* _WHAT YOU SHOULD DO_: The data must be transcribed exactly, with no line missing.

Stored data entries:
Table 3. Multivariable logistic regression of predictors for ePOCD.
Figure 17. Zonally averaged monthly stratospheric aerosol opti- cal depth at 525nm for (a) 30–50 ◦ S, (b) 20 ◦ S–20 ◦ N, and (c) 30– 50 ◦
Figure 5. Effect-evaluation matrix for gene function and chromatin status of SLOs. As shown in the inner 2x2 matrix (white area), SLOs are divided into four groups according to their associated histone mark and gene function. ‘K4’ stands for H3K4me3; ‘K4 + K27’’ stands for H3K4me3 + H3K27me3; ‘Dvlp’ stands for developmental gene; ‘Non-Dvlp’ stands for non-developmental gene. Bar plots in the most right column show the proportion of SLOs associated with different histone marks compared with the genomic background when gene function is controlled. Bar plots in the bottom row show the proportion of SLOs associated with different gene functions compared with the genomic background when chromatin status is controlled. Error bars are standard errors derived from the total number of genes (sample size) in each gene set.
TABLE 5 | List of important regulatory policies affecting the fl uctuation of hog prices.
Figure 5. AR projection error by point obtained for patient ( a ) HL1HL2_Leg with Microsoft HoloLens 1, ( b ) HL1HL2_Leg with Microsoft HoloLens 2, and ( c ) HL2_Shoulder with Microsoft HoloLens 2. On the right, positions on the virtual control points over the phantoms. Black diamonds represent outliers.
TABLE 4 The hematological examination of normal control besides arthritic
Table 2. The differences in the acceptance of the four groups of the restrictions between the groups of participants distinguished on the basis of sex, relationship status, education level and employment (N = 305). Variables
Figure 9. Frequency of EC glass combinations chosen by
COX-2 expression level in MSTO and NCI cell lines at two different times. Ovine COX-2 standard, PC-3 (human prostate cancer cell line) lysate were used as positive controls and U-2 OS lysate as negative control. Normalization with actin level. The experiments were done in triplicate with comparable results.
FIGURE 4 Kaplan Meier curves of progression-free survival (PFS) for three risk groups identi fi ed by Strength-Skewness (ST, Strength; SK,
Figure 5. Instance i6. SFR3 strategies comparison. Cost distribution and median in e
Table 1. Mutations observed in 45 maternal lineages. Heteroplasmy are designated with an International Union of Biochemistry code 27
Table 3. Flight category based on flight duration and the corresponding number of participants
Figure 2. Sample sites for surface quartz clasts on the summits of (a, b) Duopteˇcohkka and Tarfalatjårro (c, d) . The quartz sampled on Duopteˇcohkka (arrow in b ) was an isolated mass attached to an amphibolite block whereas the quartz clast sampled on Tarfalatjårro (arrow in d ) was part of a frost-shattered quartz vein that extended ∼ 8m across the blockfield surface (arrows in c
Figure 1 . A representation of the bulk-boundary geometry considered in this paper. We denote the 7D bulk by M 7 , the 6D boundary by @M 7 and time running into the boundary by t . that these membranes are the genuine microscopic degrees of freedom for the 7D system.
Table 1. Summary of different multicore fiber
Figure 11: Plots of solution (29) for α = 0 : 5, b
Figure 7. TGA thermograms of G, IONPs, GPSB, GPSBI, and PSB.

* _YOUR SOLUTION_:
Table 3. Multivariable logistic regression of predictors for ePOCD.
Figure 17. Zonally averaged monthly stratospheric aerosol opti- cal depth at 525nm for (a) 30–50 ◦ S, (b) 20 ◦ S–20 ◦ N, and (c) 30– 50 ◦
Figure 5. Effect-evaluation matrix for gene function and chromatin status of SLOs. As shown in the inner 2x2 matrix (white area), SLOs are divided into four groups according to their associated histone mark and gene function. ‘K4’ stands for H3K4me3; ‘K4 + K27’’ stands for H3K4me3 + H3K27me3; ‘Dvlp’ stands for developmental gene; ‘Non-Dvlp’ stands for non-developmental gene. Bar plots in the most right column show the proportion of SLOs associated with different histone marks compared with the genomic background when gene function is controlled. Bar plots in the bottom row show the proportion of SLOs associated with different gene functions compared with the genomic background when chromatin status is controlled. Error bars are standard errors derived from the total number of genes (sample size) in each gene set.
TABLE 5 | List of important regulatory policies affecting the fl uctuation of hog prices.
Figure 5. AR projection error by point obtained for patient ( a ) HL1HL2_Leg with Microsoft HoloLens 1, ( b ) HL1HL2_Leg with Microsoft HoloLens 2, and ( c ) HL2_Shoulder with Microsoft HoloLens 2. On the right, positions on the virtual control points over the phantoms. Black diamonds represent outliers.
TABLE 4 The hematological examination of normal control besides arthritic
Table 2. The differences in the acceptance of the four groups of the restrictions between the groups of participants distinguished on the basis of sex, relationship status, education level and employment (N = 305). Variables
Figure 9. Frequency of EC glass combinations chosen by
COX-2 expression level in MSTO and NCI cell lines at two different times. Ovine COX-2 standard, PC-3 (human prostate cancer cell line) lysate were used as positive controls and U-2 OS lysate as negative control. Normalization with actin level. The experiments were done in triplicate with comparable results.
FIGURE 4 Kaplan Meier curves of progression-free survival (PFS) for three risk groups identi fi ed by Strength-Skewness (ST, Strength; SK,
Figure 5. Instance i6. SFR3 strategies comparison. Cost distribution and median in e
Table 1. Mutations observed in 45 maternal lineages. Heteroplasmy are designated with an International Union of Biochemistry code 27
Table 3. Flight category based on flight duration and the corresponding number of participants
Figure 2. Sample sites for surface quartz clasts on the summits of (a, b) Duopteˇcohkka and Tarfalatjårro (c, d) . The quartz sampled on Duopteˇcohkka (arrow in b ) was an isolated mass attached to an amphibolite block whereas the quartz clast sampled on Tarfalatjårro (arrow in d ) was part of a frost-shattered quartz vein that extended ∼ 8m across the blockfield surface (arrows in c
Figure 1 . A representation of the bulk-boundary geometry considered in this paper. We denote the 7D bulk by M 7 , the 6D boundary by @M 7 and time running into the boundary by t . that these membranes are the genuine microscopic degrees of freedom for the 7D system.
Table 1. Summary of different multicore fiber
Figure 11: Plots of solution (29) for α = 0 : 5, b
Figure 7. TGA thermograms of G, IONPs, GPSB, GPSBI, and PSB.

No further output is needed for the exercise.